# TASKS TO PERFORM:
1. In the mailing list post, what two options does John Allen suggest in reply?
2. Quote the mailing list post exactly, beginning at the words "On Wed 09 Aug" and stopping after "to be maintained.".

# READING TEXT:
>>>>>
Posted by John Allen <jo...@orbiscom.com>.
On Wed 09 Aug 2006 13:04, Ryan Schmidt wrote:
> On Aug 9, 2006, at 10:14, Henk Wissink wrote:
> >>> 2. Each subdirectory level in this structure represents a different
> >>>    software version to be maintained.
> >>
> >> With a version control system, these would typically be branches with
> >> tags made at release points.
> >
> > I know. But that mechanism does not support for automatic
> > propagation of a new change for all related versions. Files in
> > branches/tags have some history in common but not an automatic
> > common future (page 50 of the book) as I described in my reaction
> > for point 1 above! That is why I ended my original request with
> > "without loosing (too much) implicit and explicit relational
> > information". I think that when I start using subversion, I have to
> > port (page 50-52) each and every change explicitly for all versions
> > that now have a common node in the directory structure and share a
> > single file.
> >
> > Right?
>
> Yes... that's correct...
>

You could of course use a symlink (provided your working on a Unix type 
system), or svn externals.

> >>> 3. Each directory level only contains those files in which it
> >>> differs
> >>>  from its parent directory level (note the recursive nature of
> >>> this!).
> >>>  For building purposes these files have precedence over the files
> >>> with
> >>>  the same name/type in higher levelled directories.
<<<<<
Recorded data
>>>>>
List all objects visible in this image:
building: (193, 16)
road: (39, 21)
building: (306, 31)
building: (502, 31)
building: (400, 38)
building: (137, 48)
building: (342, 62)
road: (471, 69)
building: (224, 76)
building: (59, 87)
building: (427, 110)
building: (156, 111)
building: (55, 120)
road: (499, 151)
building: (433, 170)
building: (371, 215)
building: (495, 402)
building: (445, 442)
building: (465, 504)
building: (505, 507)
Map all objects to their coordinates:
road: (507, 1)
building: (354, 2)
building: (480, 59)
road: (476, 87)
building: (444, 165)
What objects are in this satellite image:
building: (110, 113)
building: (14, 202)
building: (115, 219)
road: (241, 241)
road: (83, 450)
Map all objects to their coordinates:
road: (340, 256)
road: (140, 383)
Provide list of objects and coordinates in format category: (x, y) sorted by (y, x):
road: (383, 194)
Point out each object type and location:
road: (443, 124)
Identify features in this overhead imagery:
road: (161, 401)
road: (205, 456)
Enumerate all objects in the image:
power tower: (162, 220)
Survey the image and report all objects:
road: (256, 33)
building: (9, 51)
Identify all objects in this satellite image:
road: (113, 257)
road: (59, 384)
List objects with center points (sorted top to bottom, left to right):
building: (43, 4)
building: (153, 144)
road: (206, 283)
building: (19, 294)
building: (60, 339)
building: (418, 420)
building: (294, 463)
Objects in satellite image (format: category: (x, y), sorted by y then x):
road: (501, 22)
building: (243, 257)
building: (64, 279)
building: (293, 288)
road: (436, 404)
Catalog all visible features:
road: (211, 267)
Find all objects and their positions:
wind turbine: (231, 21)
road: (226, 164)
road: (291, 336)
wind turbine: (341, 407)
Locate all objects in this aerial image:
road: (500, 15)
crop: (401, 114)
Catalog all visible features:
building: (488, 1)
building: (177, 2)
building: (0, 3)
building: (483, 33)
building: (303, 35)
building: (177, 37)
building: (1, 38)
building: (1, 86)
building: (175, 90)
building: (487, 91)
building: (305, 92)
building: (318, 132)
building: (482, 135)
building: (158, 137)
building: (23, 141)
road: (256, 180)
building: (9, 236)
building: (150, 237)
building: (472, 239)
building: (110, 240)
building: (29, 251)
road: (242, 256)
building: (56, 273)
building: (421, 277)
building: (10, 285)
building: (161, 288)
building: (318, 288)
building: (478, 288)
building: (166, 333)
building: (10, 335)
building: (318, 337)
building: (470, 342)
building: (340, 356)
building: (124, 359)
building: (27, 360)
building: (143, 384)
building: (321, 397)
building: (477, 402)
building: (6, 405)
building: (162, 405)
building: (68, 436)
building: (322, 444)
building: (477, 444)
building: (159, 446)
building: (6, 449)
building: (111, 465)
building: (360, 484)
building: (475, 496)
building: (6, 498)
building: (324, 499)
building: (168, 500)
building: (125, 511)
<<<<<
# EXERCISE RESPONSES:
1. A symlink (on a Unix type system) or svn externals.

2.
On Wed 09 Aug 2006 13:04, Ryan Schmidt wrote:
> On Aug 9, 2006, at 10:14, Henk Wissink wrote:
> >>> 2. Each subdirectory level in this structure represents a different
> >>>    software version to be maintained.